Data provided =
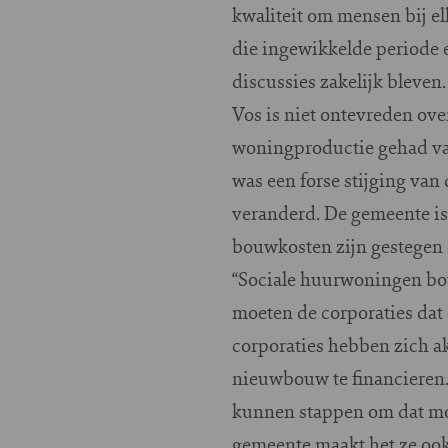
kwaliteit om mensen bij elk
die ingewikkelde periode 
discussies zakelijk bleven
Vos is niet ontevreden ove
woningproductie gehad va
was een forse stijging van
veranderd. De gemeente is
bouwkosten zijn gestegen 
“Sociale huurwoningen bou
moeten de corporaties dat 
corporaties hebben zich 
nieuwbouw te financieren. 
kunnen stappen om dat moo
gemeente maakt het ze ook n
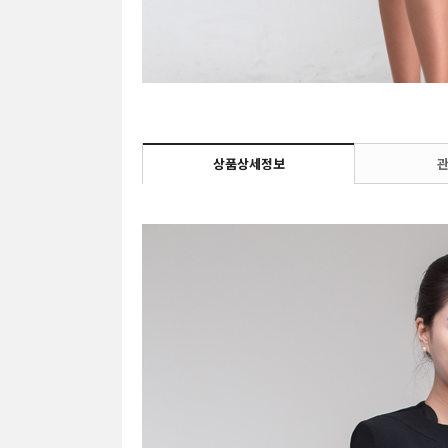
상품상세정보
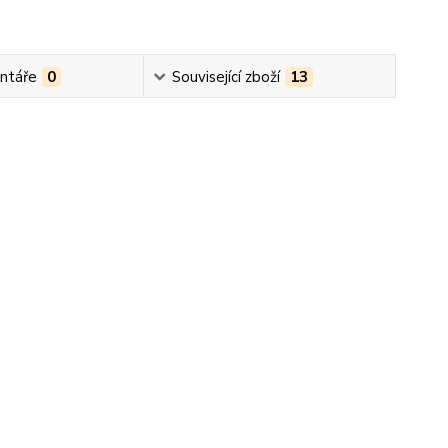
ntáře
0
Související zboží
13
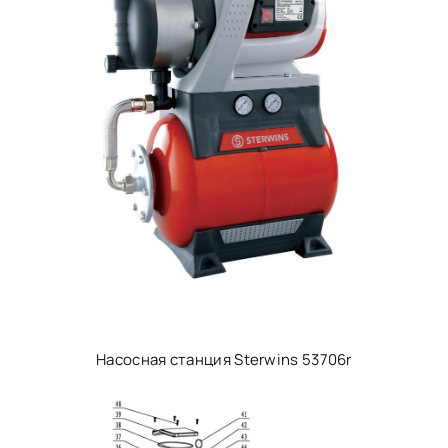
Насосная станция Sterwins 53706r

* * *

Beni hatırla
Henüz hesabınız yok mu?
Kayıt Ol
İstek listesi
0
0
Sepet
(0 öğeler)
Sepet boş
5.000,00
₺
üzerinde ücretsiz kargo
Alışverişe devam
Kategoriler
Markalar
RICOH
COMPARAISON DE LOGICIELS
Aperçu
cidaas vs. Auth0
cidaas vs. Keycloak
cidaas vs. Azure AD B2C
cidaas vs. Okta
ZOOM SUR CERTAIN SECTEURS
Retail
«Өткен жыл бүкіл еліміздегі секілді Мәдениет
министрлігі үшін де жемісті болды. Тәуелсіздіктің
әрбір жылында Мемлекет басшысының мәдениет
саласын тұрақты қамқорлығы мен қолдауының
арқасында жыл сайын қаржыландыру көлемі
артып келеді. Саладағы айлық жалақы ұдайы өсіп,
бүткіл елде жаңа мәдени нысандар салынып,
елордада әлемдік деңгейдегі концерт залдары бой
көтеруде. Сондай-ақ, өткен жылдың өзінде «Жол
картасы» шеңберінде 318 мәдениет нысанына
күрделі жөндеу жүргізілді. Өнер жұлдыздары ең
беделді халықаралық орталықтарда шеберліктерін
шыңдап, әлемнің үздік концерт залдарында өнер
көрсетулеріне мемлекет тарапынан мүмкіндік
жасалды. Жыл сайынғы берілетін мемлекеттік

What the exercise asks = Of the entries listed above, reproduce only the lines starting at the line containing "kwaliteit om mensen bij elk" and ending at the line containing "nieuwbouw te financieren.". Include both, exactly as they stand.

Expected answer =
kwaliteit om mensen bij elk
die ingewikkelde periode 
discussies zakelijk bleven
Vos is niet ontevreden ove
woningproductie gehad va
was een forse stijging van
veranderd. De gemeente is
bouwkosten zijn gestegen 
“Sociale huurwoningen bou
moeten de corporaties dat 
corporaties hebben zich 
nieuwbouw te financieren. 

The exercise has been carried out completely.